(What to work on) Your task is to copy each line of the material that holds the word "Tracks".

Segment Start: Information supplied

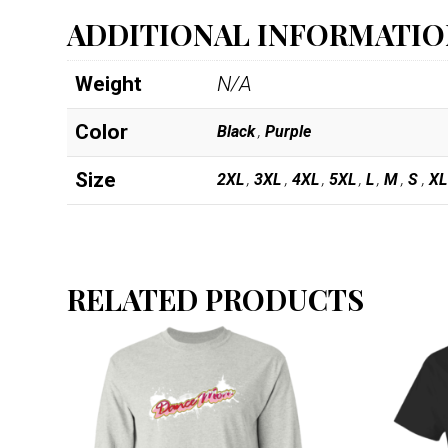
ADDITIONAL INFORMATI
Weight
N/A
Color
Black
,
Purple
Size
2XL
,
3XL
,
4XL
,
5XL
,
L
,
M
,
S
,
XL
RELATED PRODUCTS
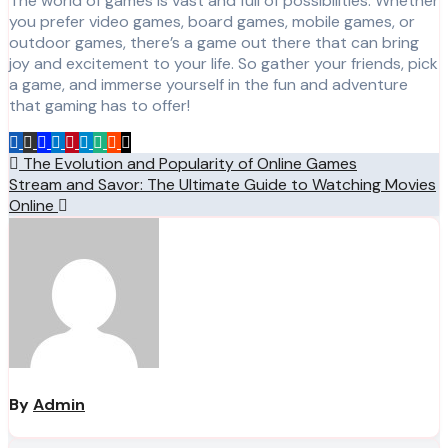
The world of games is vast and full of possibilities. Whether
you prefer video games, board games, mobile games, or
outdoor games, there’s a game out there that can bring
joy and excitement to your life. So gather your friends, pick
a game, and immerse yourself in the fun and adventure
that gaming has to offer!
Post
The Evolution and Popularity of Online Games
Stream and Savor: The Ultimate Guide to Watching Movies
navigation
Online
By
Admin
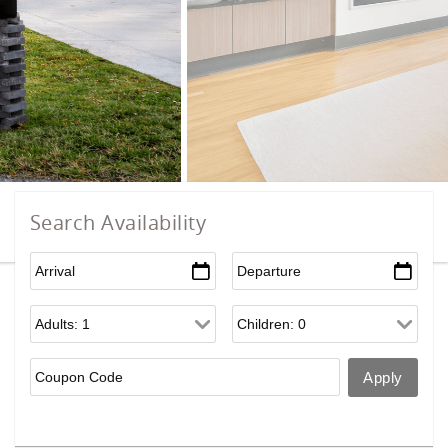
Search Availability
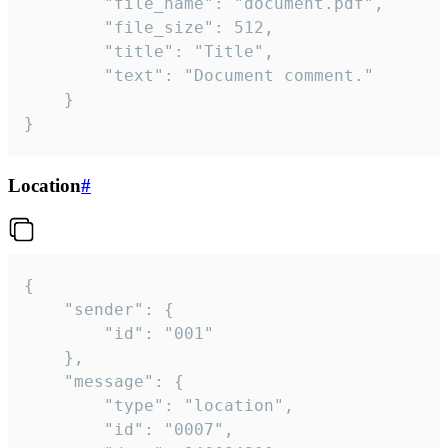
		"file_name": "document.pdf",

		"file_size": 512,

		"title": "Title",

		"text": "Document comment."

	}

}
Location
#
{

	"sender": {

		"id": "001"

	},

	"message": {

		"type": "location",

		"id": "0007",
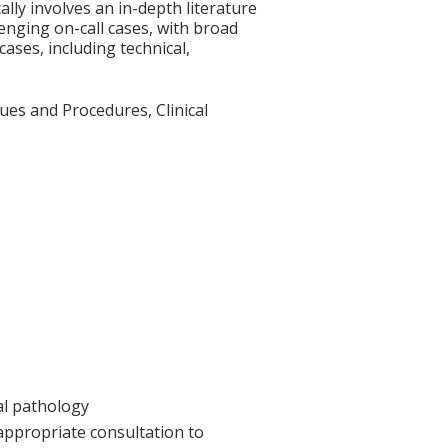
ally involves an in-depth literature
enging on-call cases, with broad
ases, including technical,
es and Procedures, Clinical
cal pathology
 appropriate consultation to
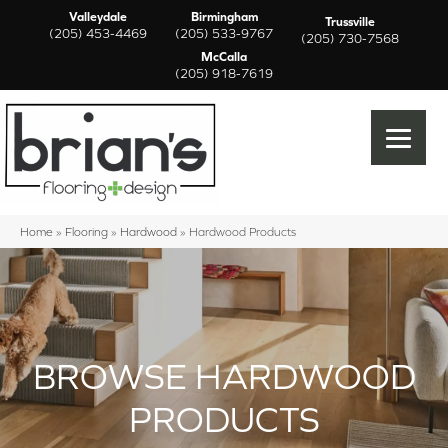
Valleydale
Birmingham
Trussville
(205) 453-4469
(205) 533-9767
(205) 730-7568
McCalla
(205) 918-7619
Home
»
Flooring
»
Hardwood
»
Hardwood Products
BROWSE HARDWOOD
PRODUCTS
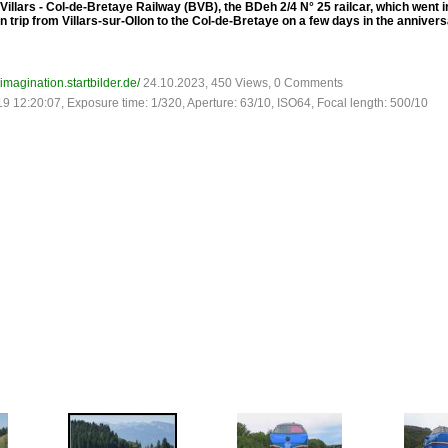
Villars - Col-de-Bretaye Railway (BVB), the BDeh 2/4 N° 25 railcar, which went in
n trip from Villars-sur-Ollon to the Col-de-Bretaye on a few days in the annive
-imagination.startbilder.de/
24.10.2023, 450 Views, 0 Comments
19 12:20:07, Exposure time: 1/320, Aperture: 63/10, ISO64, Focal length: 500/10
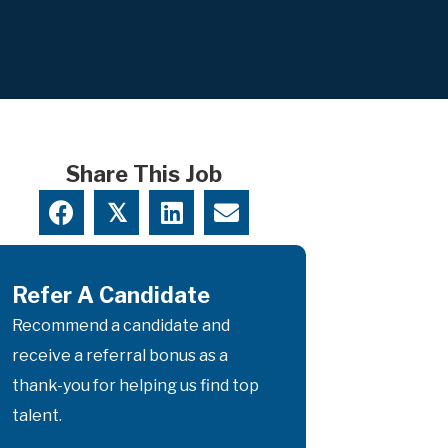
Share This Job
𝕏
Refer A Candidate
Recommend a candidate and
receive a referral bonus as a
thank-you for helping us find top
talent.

Segment End: Information supplied
Segment Start: Information supplied

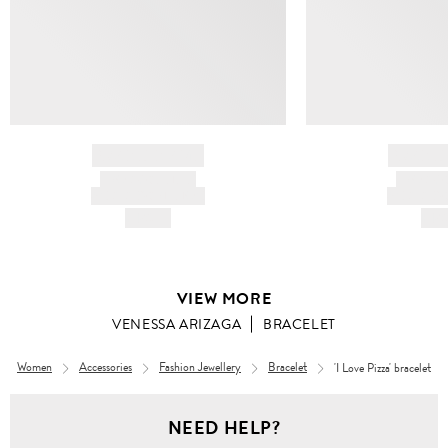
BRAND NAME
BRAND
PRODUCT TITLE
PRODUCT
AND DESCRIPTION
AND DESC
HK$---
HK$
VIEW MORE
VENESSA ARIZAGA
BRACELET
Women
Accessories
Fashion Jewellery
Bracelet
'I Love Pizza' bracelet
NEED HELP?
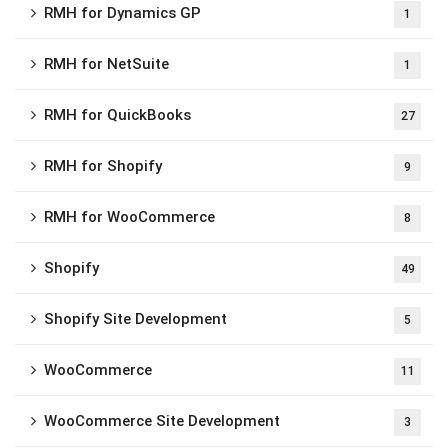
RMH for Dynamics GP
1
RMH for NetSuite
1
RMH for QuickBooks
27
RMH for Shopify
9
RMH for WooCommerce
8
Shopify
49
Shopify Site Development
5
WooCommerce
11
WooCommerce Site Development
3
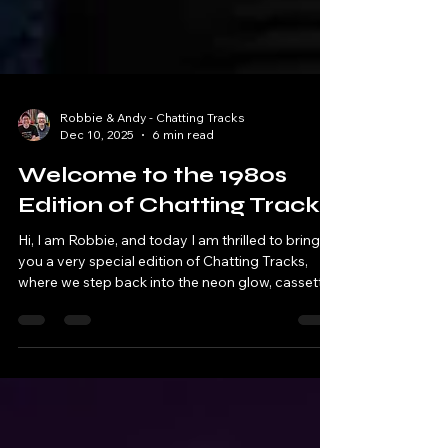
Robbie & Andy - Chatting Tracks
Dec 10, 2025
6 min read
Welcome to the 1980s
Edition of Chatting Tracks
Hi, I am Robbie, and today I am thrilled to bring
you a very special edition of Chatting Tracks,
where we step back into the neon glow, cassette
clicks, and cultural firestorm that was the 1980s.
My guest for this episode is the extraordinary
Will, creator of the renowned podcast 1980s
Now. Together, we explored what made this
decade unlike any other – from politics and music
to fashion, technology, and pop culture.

Segment End: Information supplied
Segment Start: Information supplied

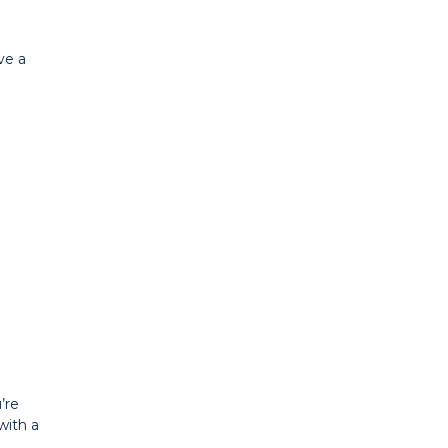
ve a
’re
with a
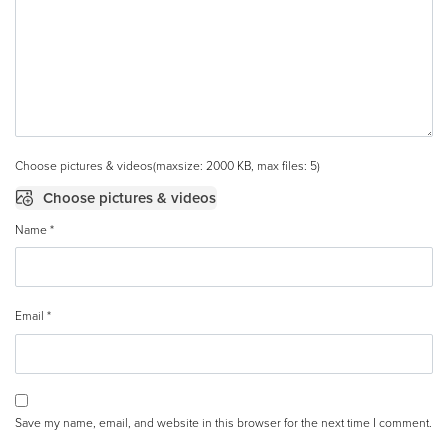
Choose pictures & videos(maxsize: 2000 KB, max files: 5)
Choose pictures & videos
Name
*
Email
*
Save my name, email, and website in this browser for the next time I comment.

Segment End: Information supplied

(Answer to the exercise)
Robbie & Andy - Chatting Tracks
Edition of Chatting Tracks
you a very special edition of Chatting Tracks,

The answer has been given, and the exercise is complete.